Mawia się, że czas szybko płynie. Że nim się spostrzeżemy, upłynie kilka lat, po których dziwimy się, iż to już tyle czasu minęło, a przecież wydaje się, że ot, dopiero co…
Przy okazji kilku tych zdjęć, które prezentuję z do dzisiaj nie ogarniętych czeluści mojego archiwum (kilkadziesiąt tysięcy zdjęć z Egiptu!), a które łaskawie przypomniał mi teraz program w tzw. chmurze, zauważam, że w pewnych okolicznościach można doświadczać całkowicie odmiennych emocji.
Patrzę i patrzę na zdjęcia z naszych wykopalisk archeologicznych w Egipcie, analizuję czas ich zrobienia: AD 2013, i myślę sobie: „to było ZALEDWIE 10 lat temu?”. Bo mnie się wydaje, jakby cały wiek minął od tamtego sezonu badań.
Wcale nie czuję, że „to było jak wczoraj”. Wręcz przeciwnie. Czuję, że musiałbym bardzo się wysilić, żeby odtworzyć przebieg wydarzeń: kolejny przyjazd do Egiptu w 2013 roku, montaż instalacji technicznej na zboczu Gebel Ragab za świątynią Hatszepsut, długie tygodnie pracy w ogromnym zapyleniu, w promieniach egipskiego słońca.
Mimo że Misja Skalna z całą pewnością była (jest…) przygodą życia, dokładny obraz poszczególnych sezonów powoli traci wyraźne kontury. Wszystko zmierza do uogólnienia, którego nie potrafię na powrót rozebrać na dni, tygodnie czy nawet lata.

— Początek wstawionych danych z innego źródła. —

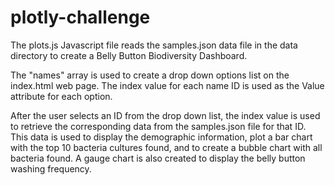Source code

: # plotly-challenge

The plots.js Javascript file reads the samples.json data file in the data directory to create a Belly Button Biodiversity Dashboard.

The "names" array is used to create a drop down options list on the index.html web page.  The index value for each name ID is used as the Value attribute for each option.

After the user selects an ID from the drop down list, the index value is used to retrieve the corresponding data from the samples.json file for that ID.  This data is used to display the demographic information, plot a bar chart with the top 10 bacteria cultures found, and to create a bubble chart with all bacteria found.  A gauge chart is also created to display the belly button washing frequency.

O mojej archeologicznej przeszłości zaczynam myśleć w kategorii dekad. I być może słusznie. Wszak moje pierwsze wykopaliska, co prawda jeszcze nie w Egipcie, tylko na Warmii i Mazurach w Polsce, wyrychtowałem ponad 30 lat temu.
Na szczęście bogata dokumentacja stanowi bezpieczny – wobec zawodnej pamięci – katalizator wspomnień. Chętnie znów ją przeglądam z zamiarem poskładania tego wszystkiego w uporządkowany album fotograficzny.